The difference between general welding and brazing (brazing) and soft brazing (soldering) is that the soldering is formed by melting the solder with a lower melting point (lower than the melting point of the workpiece itself), without heating the workpiece itself. There are many sources of energy for welding, including gas flame, arc, laser, electron beam, friction and ultrasonic. In addition to being used in factories, welding can be carried out in a variety of environments, such as outdoors, underwater, and space. Wherever possible, welding can pose a risk to the operator, so proper precautions must be taken when soldering. Welding to the human body may cause damage including burns, electric shock, visual impairment, inhalation of toxic gases, excessive ultraviolet radiation and so on.
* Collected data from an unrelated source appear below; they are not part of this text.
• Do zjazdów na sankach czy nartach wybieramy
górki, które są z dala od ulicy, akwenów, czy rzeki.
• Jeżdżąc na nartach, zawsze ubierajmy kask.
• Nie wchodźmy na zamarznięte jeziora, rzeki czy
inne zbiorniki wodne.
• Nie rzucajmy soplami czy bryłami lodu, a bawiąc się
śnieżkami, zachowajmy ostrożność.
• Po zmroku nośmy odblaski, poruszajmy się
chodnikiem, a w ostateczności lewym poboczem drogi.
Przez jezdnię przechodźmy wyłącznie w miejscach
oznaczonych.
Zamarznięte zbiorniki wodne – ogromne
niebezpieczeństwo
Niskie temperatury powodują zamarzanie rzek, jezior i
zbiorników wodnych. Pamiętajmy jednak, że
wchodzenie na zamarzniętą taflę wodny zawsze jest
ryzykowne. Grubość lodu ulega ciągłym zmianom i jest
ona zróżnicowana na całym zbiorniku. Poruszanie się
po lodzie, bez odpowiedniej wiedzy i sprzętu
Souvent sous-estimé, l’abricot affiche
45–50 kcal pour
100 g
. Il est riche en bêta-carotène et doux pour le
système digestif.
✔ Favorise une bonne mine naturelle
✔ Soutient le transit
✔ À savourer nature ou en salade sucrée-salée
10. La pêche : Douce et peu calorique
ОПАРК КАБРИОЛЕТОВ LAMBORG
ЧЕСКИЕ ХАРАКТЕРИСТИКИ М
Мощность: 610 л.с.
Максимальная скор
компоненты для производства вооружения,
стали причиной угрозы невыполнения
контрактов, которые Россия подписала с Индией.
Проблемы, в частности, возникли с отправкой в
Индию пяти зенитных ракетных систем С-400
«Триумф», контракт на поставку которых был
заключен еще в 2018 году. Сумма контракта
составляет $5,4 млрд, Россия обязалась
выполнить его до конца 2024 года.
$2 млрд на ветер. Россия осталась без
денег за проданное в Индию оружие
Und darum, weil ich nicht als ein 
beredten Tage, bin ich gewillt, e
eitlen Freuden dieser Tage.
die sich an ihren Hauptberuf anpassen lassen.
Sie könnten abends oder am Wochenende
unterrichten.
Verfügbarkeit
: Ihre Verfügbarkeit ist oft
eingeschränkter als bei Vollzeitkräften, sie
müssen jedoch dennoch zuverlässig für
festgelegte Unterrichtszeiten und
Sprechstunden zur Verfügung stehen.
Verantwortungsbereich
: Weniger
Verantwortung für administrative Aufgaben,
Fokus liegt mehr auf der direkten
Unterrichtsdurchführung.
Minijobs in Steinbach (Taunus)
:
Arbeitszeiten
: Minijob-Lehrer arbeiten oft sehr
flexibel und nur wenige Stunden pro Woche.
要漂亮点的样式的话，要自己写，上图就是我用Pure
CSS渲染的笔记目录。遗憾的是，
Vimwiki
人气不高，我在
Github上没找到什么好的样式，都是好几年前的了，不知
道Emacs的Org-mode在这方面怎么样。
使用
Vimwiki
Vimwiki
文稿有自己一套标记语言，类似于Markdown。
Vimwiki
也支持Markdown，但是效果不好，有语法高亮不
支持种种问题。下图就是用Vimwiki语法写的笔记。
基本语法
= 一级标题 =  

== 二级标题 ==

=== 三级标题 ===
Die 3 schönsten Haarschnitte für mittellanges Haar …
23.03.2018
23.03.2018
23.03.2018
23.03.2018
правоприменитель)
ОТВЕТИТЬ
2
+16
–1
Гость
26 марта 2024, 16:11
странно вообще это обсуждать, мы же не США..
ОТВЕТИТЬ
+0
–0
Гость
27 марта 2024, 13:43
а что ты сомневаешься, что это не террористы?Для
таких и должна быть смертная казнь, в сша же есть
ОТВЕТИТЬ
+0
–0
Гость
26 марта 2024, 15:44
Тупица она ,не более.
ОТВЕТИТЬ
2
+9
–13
Until the end of 19th century, the only welding process was the blacksmith's hundreds of-year-old metal Forge. The earliest modern welding technology appeared at the end of 19th century, first arc welding and oxygen gas welding, and later appeared resistance welding. In the early 20th century, the demand for military equipment in the First World War and the Second World War was high, and the corresponding cheap and reliable metal connection process was valued, which promoted the development of welding technology. After the war, several modern welding techniques have appeared, including the most popular manual arc welding, and automatic or semi-automatic welding technology such as arc welding, submerged arc welding, flux cored wire arc welding and electroslag welding. In the latter half of the 20th century, welding technology was developing rapidly, and laser welding and electron beam welding were developed. Today, welding robots have been widely used in industrial production.
The researchers are still deeply investigating the nature of welding, continue to develop new welding methods, and further improve the quality of welding.